As discussões sobre direitos e igualdades entre os homens são sempre eventos interessantes e estimulantes, como a maior parte das discussões filosóficas. Mas, por outro lado, e ainda como a maior parte das discussões filosóficas, elas podem levar a alguns becos sem saída, algumas verdades que comem o próprio rabo (também conhecidas pelo nome musical “paradoxo”) e outras coisas que devem ficar uma maravilha na feijoada.
Todos concordam que ninguém é mais do que ninguém, que todo mundo deve ser tratado igual, que somos todos iguais e que julgar os outros é errado. Isso é uma verdade universal, veio escrita na pedra e todos devem aceitar.
A hipocrisia, é claro, é um mal humano e também devemos aceitá-lo. Eu sempre tentei não julgar ninguém, sempre esperar o melhor das pessoas e de um modo geral pressupor que todos que eu não conheço são pessoas interessantes. Mas não dá, não sei se porque eu sou muito cricri e vou ser um velho solitário que só conversa com as enfermeiras no asilo, ou se porque a maioria das pessoas é desprezível mesmo, mas é dessa forma que as coisas me parecem agora: algumas pessoas simplesmente não estão conectadas ao mundo como as outras. Algumas pessoas tem aquela centelha nos olhos, a fagulha de consciência que demonstra que ela está funcionando em ressonância com os demais ao redor.

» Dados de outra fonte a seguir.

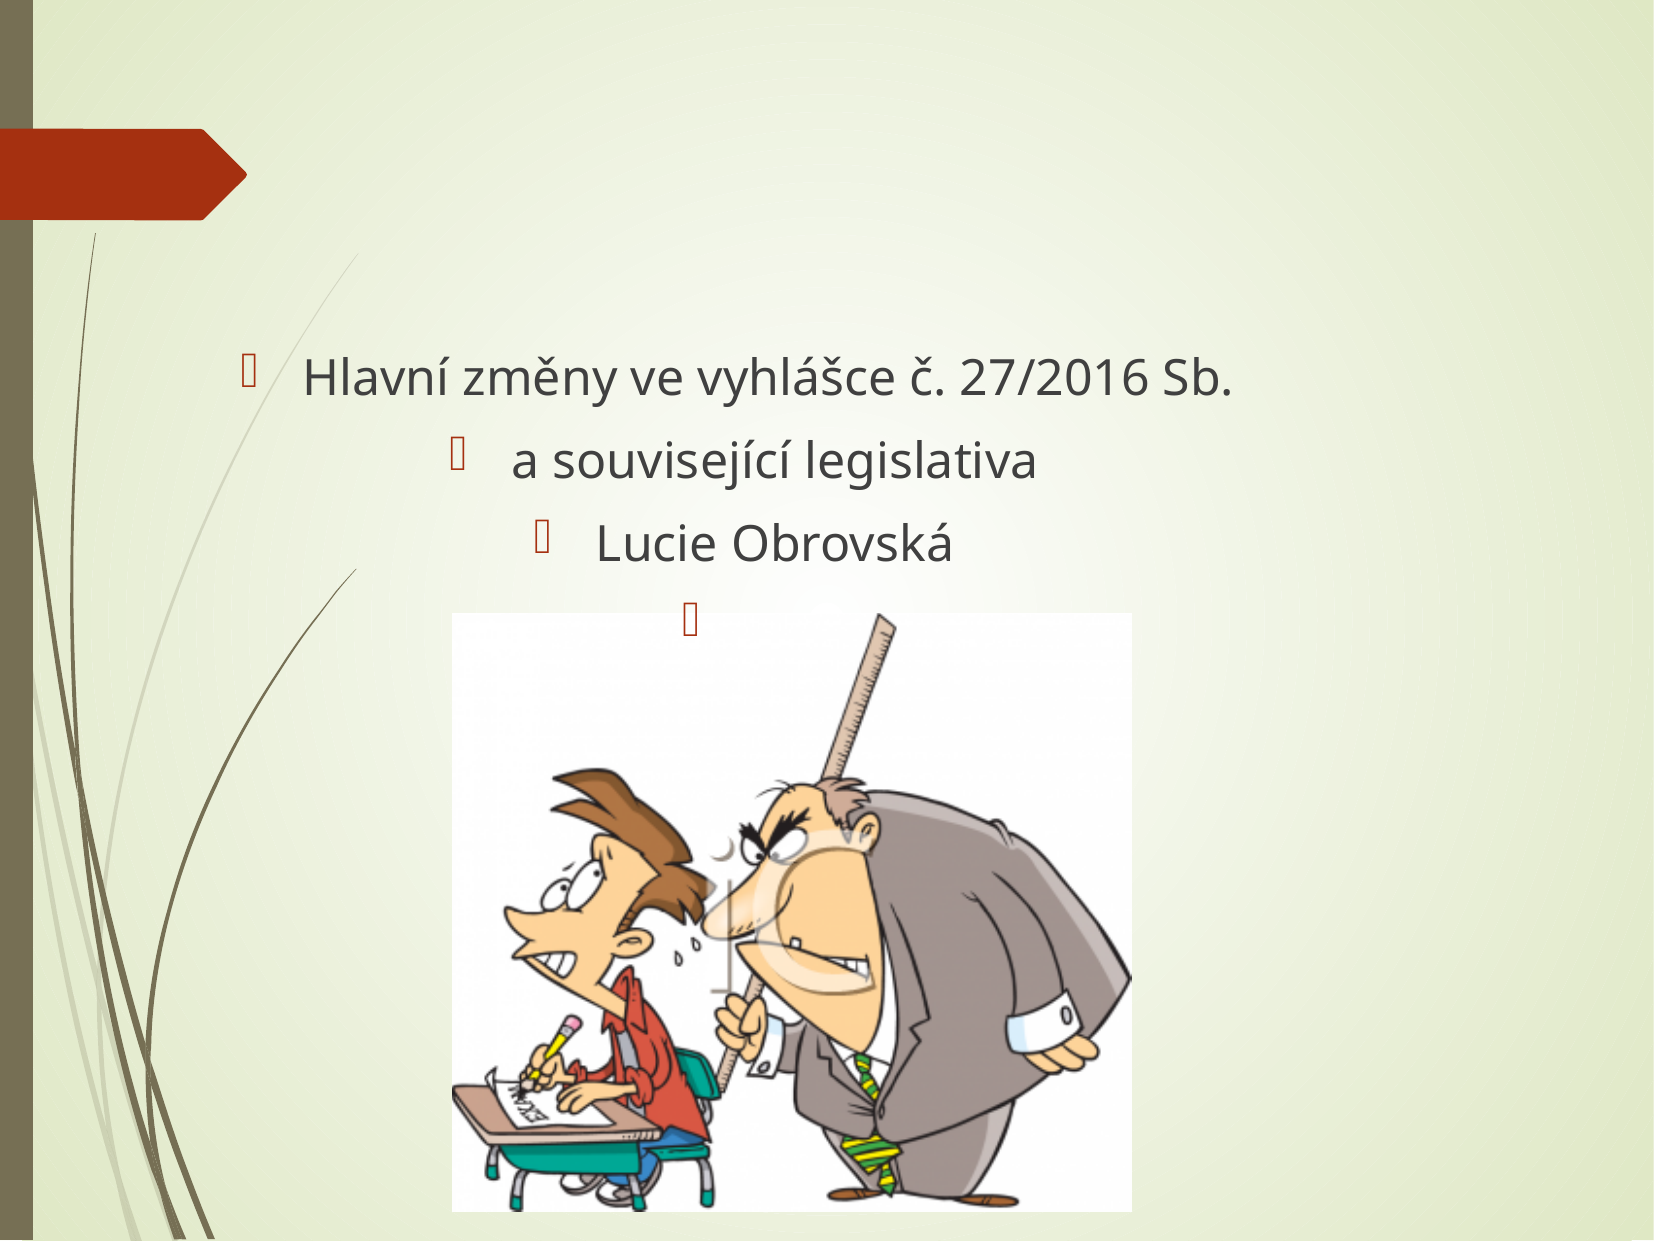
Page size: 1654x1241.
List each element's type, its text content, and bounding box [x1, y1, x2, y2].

picture [452, 860, 1132, 1212]
subtitle Hlavní změny ve vyhlášce č. 27/2016 Sb. a související legislativa Lucie Obrovská [0, 140, 1489, 860]
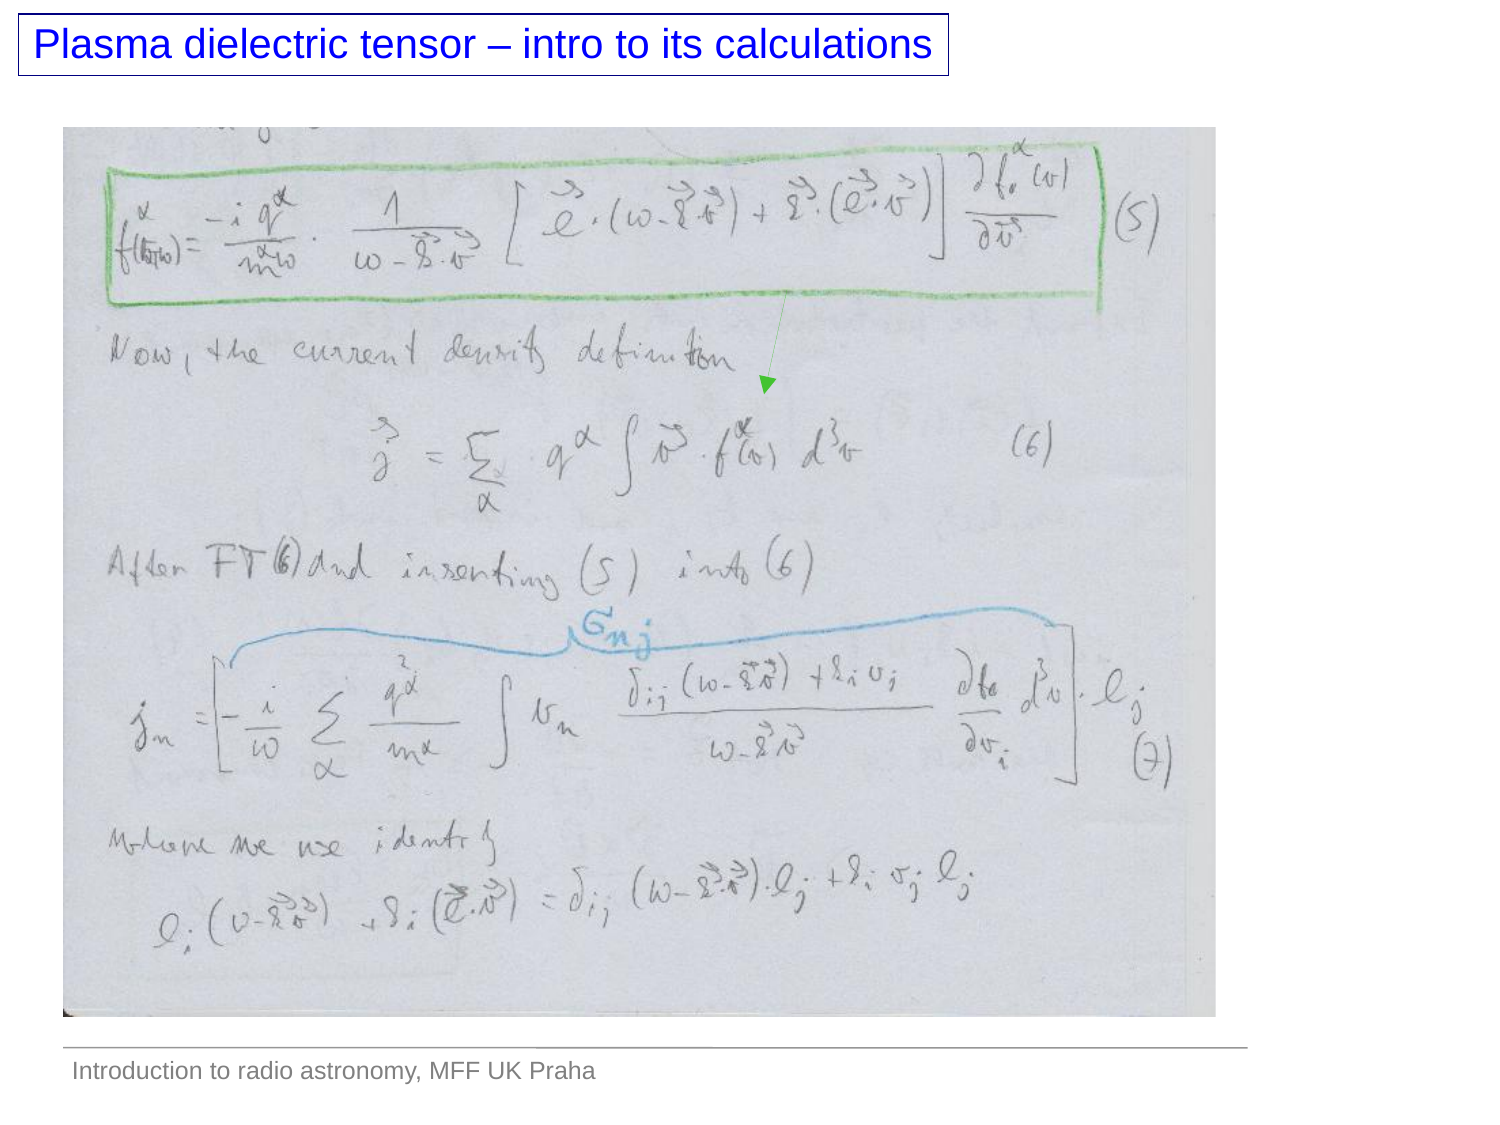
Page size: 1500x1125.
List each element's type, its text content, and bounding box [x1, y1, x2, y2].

picture [63, 127, 1216, 1017]
text_box Plasma dielectric tensor – intro to its calculations [18, 14, 949, 76]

Essa coisa sutil de que falo é um sentimento que às vezes tenho em relação a algumas pessoas. Não se trata apenas de inteligência, ou apenas de esperteza, ou apenas de consciência*; essas pessoas são aquelas que têm uma boa conversa, que dão a impressão de terem sido crianças curiosas (e, por isso, terem crescido com essa característica). Elas estão em equilíbrio entre o mundo de cá, que todos partilhamos, e o mundo de lá, que é de cada um de nós separadamente. Ou o mundo de fora e o de dentro, depende o ponto de vista.
As pessoas que não tem essa faísca no fundo dos olhos são as “outras”. Não tenho vocabulário para expressar o que acho exatamente delas. É só que simplesmente elas parecem ser personagens fracos de uma novela escrita por um amador; são puramente reativas, suas ações podem ser facilmente previstas a partir dos estímulos que recebem; são aquelas que são sempre manobradas** nas discussões.
Ter que lidar com gente assim é uma das coisas que me enfudece a paciência, mas isso é assunto para outro post.
Eu me sinto um pouco mal por pensar assim – me impaciento com as pessoas “apagadas”, porque acho uma afronta pessoal elas passarem pela vida tão a passeio, e porque não me sinto superior o suficiente para simplesmente ignorá-las – mas não consigo evitar. E isso também pode vir em outro post.
Acho que já desabafei o que estava querendo escorrer pela orelha. Olhar o horário político me faz pensar muito na natureza humana e, entre outras coisas, me assustar com o quanto algumas pessoas se esforçam para serem vermes. Espero ter passado bem a ideia da centelha, é algo que me acompanha já desde antes do horário político.
Abraço!
*A consciência que falo aqui é aquela de se estar presente quando se está fazendo algo. Talvez não o tempo todo, porque em alguns momentos nos obrigamos a fazer algo mecanicamente; mas (e isso também me deixa puto) determinados indivíduos parecem viver a vida inteira no piloto automático.
**Essa manobra não quer dizer que eles têm a vontade manobrada. Quero significar aquelas pessoas que ou nunca mudam de opinião ou nunca têm uma opinião. Os “café-com-leite” que ninguém leva realmente a sério, cujos insultos ninguém acata, cuja ausência ninguém lamenta.